Ja’Kobi – like the rest of the third graders who went through football drills before listening to Cowboys radio personality Kristi Scales read an excerpt from a book – came away impressed.

“I’m really happy and excited,” Ja’Kobi said. “I’ve been looking forward to this for years. It was fun to come out here and see these guys and get to exercise with them.”

While the students may have been starry-eyed, the message from the event was clear. The PLAY 60 initiative is designed to inspire kids to play well and eat better. The students got to work with the rookies on snapping a football, catching a football and dropping back like they were going to throw a pass.

As important as that was, the second half of the event may make more of an impact. After Scales read an excerpt from “Go Long,” a book written by former NFL players Ronde and Tiki Barber, the McNutt students were each given a copy of the book courtesy of the Essilor Vision Foundation.

All first, third and fifth graders at McNutt went through vision screenings Tuesday courtesy of Essilor and some of the third graders were presented with new glasses from the Cowboys players on hand, including second-round pick Trysten Hill.

Hill told the students he got his first pair of glasses when he was 8-years old and they made a big difference for him because he was able to see the guys he was trying to tackle.

As excited as the students were to see the Cowboys, it was also a rewarding event for the players.

“It shows people that we’re more than football players,” Cowboys running back Tony Pollard said. “Oftentimes you don’t see us because we have helmets on. You get to put a face with the name. This is a great idea because, with so many video games and technology, this program gets them out of the house so they can interact with each other.”

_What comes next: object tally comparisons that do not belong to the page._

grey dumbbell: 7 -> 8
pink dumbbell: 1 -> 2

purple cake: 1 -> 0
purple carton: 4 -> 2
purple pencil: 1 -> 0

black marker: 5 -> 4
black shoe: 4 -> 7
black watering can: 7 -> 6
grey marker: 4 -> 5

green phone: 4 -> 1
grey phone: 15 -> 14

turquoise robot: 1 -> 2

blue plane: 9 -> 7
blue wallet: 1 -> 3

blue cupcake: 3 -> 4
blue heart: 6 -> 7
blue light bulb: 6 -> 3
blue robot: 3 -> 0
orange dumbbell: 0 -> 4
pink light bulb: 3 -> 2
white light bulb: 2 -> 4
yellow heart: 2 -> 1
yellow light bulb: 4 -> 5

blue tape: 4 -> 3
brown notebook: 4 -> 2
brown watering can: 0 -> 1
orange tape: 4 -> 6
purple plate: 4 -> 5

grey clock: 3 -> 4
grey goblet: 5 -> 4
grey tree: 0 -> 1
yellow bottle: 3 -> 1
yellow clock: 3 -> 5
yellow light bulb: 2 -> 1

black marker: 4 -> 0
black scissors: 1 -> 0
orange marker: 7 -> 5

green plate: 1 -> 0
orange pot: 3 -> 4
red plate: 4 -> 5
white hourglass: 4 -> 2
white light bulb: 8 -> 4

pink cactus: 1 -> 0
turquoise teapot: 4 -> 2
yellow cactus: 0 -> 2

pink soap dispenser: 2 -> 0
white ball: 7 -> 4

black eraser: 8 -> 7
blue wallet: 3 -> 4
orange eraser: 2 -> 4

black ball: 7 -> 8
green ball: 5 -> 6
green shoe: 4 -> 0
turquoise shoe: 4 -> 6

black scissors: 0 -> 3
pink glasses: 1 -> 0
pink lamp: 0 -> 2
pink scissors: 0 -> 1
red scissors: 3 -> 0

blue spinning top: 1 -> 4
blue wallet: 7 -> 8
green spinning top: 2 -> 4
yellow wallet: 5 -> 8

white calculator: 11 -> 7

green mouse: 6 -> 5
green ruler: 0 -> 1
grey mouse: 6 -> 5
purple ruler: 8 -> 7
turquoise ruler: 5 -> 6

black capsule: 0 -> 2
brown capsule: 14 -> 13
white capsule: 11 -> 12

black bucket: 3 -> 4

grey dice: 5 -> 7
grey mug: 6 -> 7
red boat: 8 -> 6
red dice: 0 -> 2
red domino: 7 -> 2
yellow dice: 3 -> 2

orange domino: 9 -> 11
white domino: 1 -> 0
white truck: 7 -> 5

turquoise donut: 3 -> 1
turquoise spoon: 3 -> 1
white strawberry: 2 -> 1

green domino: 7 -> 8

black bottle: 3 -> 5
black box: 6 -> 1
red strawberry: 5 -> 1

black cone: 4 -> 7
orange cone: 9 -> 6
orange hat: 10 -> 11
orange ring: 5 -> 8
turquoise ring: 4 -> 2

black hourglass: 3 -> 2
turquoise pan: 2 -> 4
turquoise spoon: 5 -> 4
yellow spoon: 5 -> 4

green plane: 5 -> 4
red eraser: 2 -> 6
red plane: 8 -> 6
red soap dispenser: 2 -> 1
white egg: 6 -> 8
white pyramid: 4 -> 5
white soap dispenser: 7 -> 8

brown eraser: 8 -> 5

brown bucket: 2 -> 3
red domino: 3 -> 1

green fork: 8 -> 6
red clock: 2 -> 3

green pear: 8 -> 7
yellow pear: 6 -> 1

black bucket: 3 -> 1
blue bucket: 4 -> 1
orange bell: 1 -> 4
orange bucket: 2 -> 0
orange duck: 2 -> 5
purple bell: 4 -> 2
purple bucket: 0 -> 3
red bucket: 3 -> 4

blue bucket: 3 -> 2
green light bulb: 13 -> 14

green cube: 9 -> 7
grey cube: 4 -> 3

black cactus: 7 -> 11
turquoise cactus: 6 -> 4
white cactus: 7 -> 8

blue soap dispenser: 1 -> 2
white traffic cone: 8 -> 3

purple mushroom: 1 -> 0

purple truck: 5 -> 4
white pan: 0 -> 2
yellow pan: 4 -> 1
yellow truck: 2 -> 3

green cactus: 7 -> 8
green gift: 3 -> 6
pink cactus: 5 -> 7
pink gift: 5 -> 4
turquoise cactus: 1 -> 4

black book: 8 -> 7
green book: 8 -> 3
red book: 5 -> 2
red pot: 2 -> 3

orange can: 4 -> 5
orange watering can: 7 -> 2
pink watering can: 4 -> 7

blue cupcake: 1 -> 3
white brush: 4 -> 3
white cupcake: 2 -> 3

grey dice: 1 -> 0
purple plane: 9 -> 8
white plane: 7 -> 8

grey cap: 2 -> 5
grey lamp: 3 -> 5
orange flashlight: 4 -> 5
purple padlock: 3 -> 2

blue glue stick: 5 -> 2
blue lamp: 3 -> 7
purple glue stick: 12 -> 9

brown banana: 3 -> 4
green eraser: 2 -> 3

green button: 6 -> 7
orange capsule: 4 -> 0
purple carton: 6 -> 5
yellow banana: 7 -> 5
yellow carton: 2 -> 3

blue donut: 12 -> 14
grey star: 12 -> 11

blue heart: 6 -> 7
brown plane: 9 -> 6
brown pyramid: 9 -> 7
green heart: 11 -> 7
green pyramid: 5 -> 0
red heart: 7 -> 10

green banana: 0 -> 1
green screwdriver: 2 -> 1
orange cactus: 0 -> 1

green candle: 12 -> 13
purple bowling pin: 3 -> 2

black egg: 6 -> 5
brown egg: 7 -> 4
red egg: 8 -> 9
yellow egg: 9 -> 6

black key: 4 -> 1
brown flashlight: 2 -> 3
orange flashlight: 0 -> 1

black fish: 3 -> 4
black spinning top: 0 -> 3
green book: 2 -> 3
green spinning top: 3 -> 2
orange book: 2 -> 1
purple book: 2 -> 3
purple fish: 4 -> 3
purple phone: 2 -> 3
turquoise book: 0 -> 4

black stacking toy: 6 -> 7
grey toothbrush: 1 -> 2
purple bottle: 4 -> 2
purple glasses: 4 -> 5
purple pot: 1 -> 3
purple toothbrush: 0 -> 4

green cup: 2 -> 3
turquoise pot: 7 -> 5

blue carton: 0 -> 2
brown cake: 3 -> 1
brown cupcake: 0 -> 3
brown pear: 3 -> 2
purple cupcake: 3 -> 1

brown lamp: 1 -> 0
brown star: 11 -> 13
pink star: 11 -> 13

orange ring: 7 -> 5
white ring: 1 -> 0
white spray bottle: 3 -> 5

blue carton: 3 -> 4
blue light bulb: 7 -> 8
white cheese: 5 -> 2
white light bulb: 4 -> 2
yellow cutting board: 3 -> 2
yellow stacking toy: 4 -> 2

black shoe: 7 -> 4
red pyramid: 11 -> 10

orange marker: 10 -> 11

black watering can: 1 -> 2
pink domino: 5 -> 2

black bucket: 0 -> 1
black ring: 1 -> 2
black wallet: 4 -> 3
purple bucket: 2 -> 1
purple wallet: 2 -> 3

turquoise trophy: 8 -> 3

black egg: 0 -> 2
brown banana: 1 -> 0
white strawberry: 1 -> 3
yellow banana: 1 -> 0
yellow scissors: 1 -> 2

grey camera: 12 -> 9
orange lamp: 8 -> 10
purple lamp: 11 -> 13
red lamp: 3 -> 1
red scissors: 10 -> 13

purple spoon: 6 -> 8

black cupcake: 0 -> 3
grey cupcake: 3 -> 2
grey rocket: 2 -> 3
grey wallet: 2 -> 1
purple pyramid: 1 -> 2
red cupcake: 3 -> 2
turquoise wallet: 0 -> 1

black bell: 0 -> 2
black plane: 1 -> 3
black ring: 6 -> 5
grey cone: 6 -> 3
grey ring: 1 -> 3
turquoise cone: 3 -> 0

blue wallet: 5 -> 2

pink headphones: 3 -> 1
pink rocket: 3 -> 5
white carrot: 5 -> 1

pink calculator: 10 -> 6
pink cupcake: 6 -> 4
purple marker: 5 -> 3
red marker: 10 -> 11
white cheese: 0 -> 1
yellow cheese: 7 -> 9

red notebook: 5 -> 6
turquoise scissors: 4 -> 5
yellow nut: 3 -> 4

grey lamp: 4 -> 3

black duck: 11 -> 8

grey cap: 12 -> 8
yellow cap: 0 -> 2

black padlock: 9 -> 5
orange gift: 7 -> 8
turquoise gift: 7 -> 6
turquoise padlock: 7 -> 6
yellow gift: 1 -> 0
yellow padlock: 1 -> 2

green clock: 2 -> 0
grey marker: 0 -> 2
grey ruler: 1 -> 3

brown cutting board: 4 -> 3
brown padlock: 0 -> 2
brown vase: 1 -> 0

That’s music to the ears of McNutt physical education teacher Scott Schlesinger. He can tell his students how important exercise is all he wants. Hearing it from an NFL player has a bigger impact.

“Any time you can get Cowboys players out here, that makes a difference,” Schlesinger said. “We had the kids do some football skills to get ready. It’s really important. For me, getting students out playing is my passion. I try to get them to do something after school. Hearing it from them is a whole different ballgame. They’ll want to be like that when they get older.”